Docteur en anthropologie sociale, Abdu Gnaba appelle à considérer l’intelligence artificielle pour ce qu’elle est : un outil. Et le directeur de l’agence Sociolab, de plus en plus confronté à des problématiques qui opposent technologie et humanité, invite le politique à se réapproprier le récit au bénéfice du progrès et non de l’innovation.
Est-ce que l’intelligence artificielle ne nous aurait pas rendus complètement idiots ? L’intelligence artificielle n’engage que ceux qui y croient…
Comme les promesses électorales ? Exact. C’est un outil. Le fait de l’appeler « intelligence artificielle », c’est déjà biaiser l’idée qu’on veut mettre dedans. C’est un supercalculateur qui nous aide à faire d’autres choses. Si mon cerveau est libéré des numéros de téléphone, que je n’ai plus à mémoriser, théoriquement, ce serait pour faire autre chose. Se remplir d’art, de culture, de philosophie ou d’autre chose. Malheureusement, cette intelligence artificielle, grâce à son dragon qui est l’algorithme, juste un outil merveilleux, nous enferme dans du prêt-à-penser. Finalement, elle atrophie notre capacité d’imagination. C’est une machine qui ne sait pas dire non.

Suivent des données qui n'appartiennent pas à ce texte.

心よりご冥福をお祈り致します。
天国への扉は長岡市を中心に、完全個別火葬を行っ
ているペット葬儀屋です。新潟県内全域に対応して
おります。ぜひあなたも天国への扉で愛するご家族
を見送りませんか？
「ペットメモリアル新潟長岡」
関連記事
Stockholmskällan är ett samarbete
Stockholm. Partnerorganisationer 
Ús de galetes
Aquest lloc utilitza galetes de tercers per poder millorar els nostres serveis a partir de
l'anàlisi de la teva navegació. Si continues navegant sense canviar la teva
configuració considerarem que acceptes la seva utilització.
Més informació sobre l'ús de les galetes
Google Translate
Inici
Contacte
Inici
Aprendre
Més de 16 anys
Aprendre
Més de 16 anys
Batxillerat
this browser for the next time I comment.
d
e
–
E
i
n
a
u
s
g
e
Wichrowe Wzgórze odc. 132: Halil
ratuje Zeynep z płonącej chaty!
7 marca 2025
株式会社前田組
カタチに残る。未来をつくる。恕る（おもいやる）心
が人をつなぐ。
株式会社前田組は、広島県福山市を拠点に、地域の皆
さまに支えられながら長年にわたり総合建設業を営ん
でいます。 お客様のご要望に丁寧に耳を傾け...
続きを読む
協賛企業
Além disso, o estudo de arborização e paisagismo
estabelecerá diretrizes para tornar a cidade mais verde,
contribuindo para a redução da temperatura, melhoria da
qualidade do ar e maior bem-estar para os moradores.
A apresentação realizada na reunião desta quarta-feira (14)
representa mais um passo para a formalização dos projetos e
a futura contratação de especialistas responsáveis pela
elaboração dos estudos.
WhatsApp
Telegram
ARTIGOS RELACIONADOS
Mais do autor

Qu’est-ce que cela veut dire, concrètement, «qui ne sait pas dire non» ? Dès que vous mettez de la donnée, il faudra qu’elle la séquence et qu’elle la modélise pour en faire quelque chose d’autre. Dire non, ça voudrait dire quoi ? S’arrêter. Dire : « Là, je ne sais pas. » Le fait de ne pas pouvoir le dire, c’est ne pas défaire quand ce n’est pas bien fait. Pas bien, c’est éthique, c’est en fonction d’un projet qui n’est pas juste un projet de calcul ou un projet complètement matériel. Je vous donne un exemple tout bête, qui m’a été donné par un vétérinaire du CNES. On est capable d’analyser une vache, combien de calcium elle a dans ses cornes, on peut tout calculer. Mais à quoi ça sert ? S’il n’y a pas un humain qui dit à quoi ça sert, à quoi ça sert ? Ça n’a pas de sens. Le sens, c’est l’humain qui le donne.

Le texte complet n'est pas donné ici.